Luka walks past below the terrace. He’s carrying a pail full of broken bottles. They follow him with their gaze, watch him vanish towards the pit in the ground where he dumps the rubbish.

‘Drop by and say hello sometime,’ says Ruth as she and Werner get up to return to their farm.

‘I will,’ Olofson says.

A few weeks after the party he comes down with a severe attack of malaria, worse than any he has had before. The fever dreams hound him.

He imagines that he is being lynched by his workers. They rip off his clothes, pound him bloody with sticks and clubs, and drive him before them towards Joyce Lufuma’s house. There he senses his salvation, but she meets him with a rope in her hand, and he awakes just as he realises that she and her daughters are coming to hoist him up in the tree, with the rope fastened in a noose around his neck.

When he recovers and pays his first visit to Joyce, he suddenly remembers the dream. Maybe it’s a sign after all, he thinks. They accept my assistance, they are dependent on it. They have every reason to hate me, I forget that far too often. I forget the simplest antagonisms and truths.

The arc of time extends further over his life, the personal river he carries inside him. Often he returns in his thoughts to a frozen winter night, to the remote site he has never visited. He imagines his father’s grave. Now that he has been in Africa for eighteen years he ought to start looking for a spot for his own grave.

He walks over to the hill where Duncan Jones has already rested for many years, and he lets his gaze wander. It’s late afternoon and the sun is coloured red by the invisible soil that whirls over the African continent. He sees his long white hen houses against the light, workers on their way home from the day’s work. It’s October, just before the long rain begins to fall. The ground is scorched and dry, only scattered cactuses glow like green patches in the desiccated landscape.
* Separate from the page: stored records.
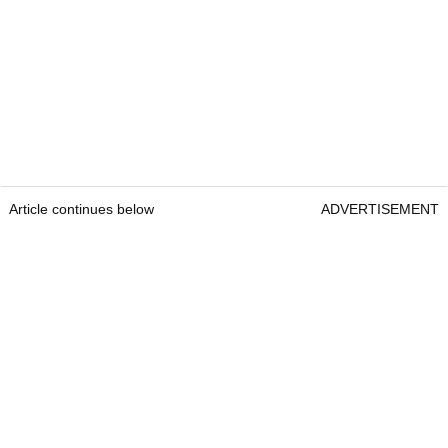
Article continues below
ADVERTISEMENT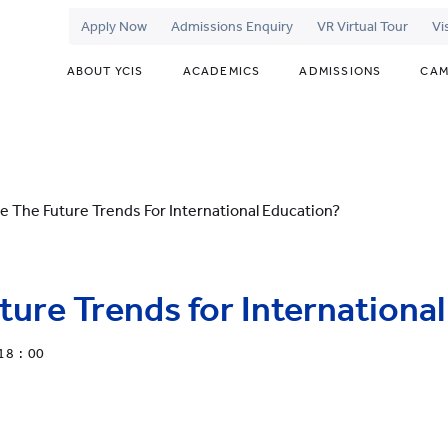
Apply Now
Admissions Enquiry
VR Virtual Tour
Vi
ABOUT YCIS
ACADEMICS
ADMISSIONS
CAM
e The Future Trends For International Education?
ture Trends for Internationa
18 : 00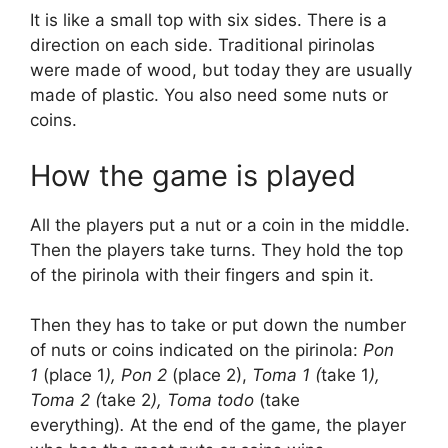
It is like a small top with six sides. There is a
direction on each side. Traditional pirinolas
were made of wood, but today they are usually
made of plastic. You also need some nuts or
coins.
How the game is played
All the players put a nut or a coin in the middle.
Then the players take turns. They hold the top
of the pirinola with their fingers and spin it.
Then they has to take or put down the number
of nuts or coins indicated on the pirinola:
Pon
1
(place 1
), Pon 2
(place 2),
Toma 1 (
take 1
),
Toma 2 (
take 2
), Toma todo
(take
everything)
.
At the end of the game, the player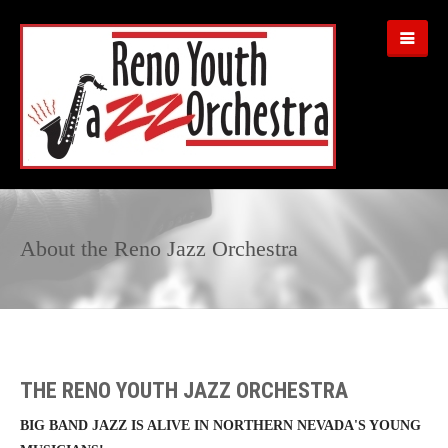
About the Reno Jazz Orchestra
THE RENO YOUTH JAZZ ORCHESTRA
BIG BAND JAZZ IS ALIVE IN NORTHERN NEVADA'S YOUNG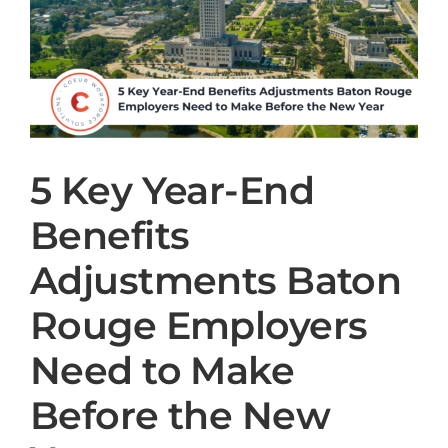
5 Key Year-End
Benefits
Adjustments Baton
Rouge Employers
Need to Make
Before the New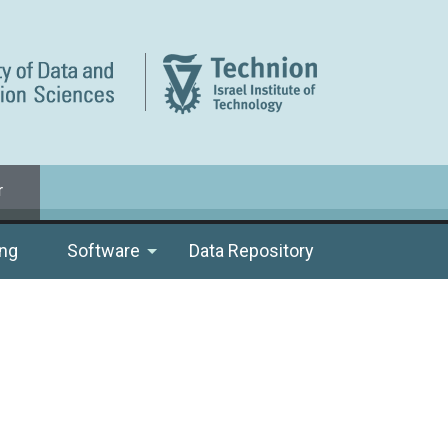
r
ng
Software
Data Repository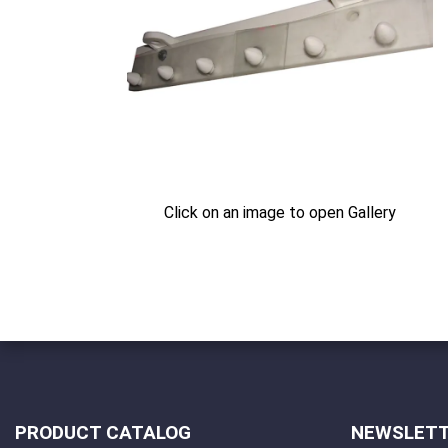
Click on an image to open Gallery
PRODUCT CATALOG
NEWSLET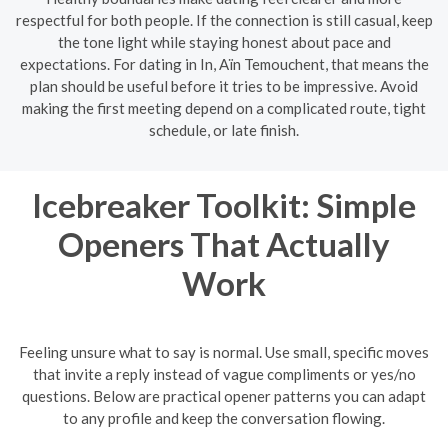
respectful for both people. If the connection is still casual, keep
the tone light while staying honest about pace and
expectations. For dating in In, Aïn Temouchent, that means the
plan should be useful before it tries to be impressive. Avoid
making the first meeting depend on a complicated route, tight
schedule, or late finish.
Icebreaker Toolkit: Simple
Openers That Actually
Work
Feeling unsure what to say is normal. Use small, specific moves
that invite a reply instead of vague compliments or yes/no
questions. Below are practical opener patterns you can adapt
to any profile and keep the conversation flowing.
The Kafue is almost empty of water. The riverbed is laid dry, except for a narrow trickle in the middle of its furrow. The hippopotamuses have sought out distant water holes, and the crocodiles will not come back until the rain has returned.

He clears the weeds from Duncan Jones’s grave and squints towards the sun, seeking his own future gravesite. But he won’t make a decision; that would be tempting Death to come to him too soon. But what is the past? Who can make sense of his allotted time?

No one remains unaffected for almost twenty years, surrounded by African superstition, he thinks. An African would never search for his gravesite, not to mention select it. That would be like sending a resounding summons to Death.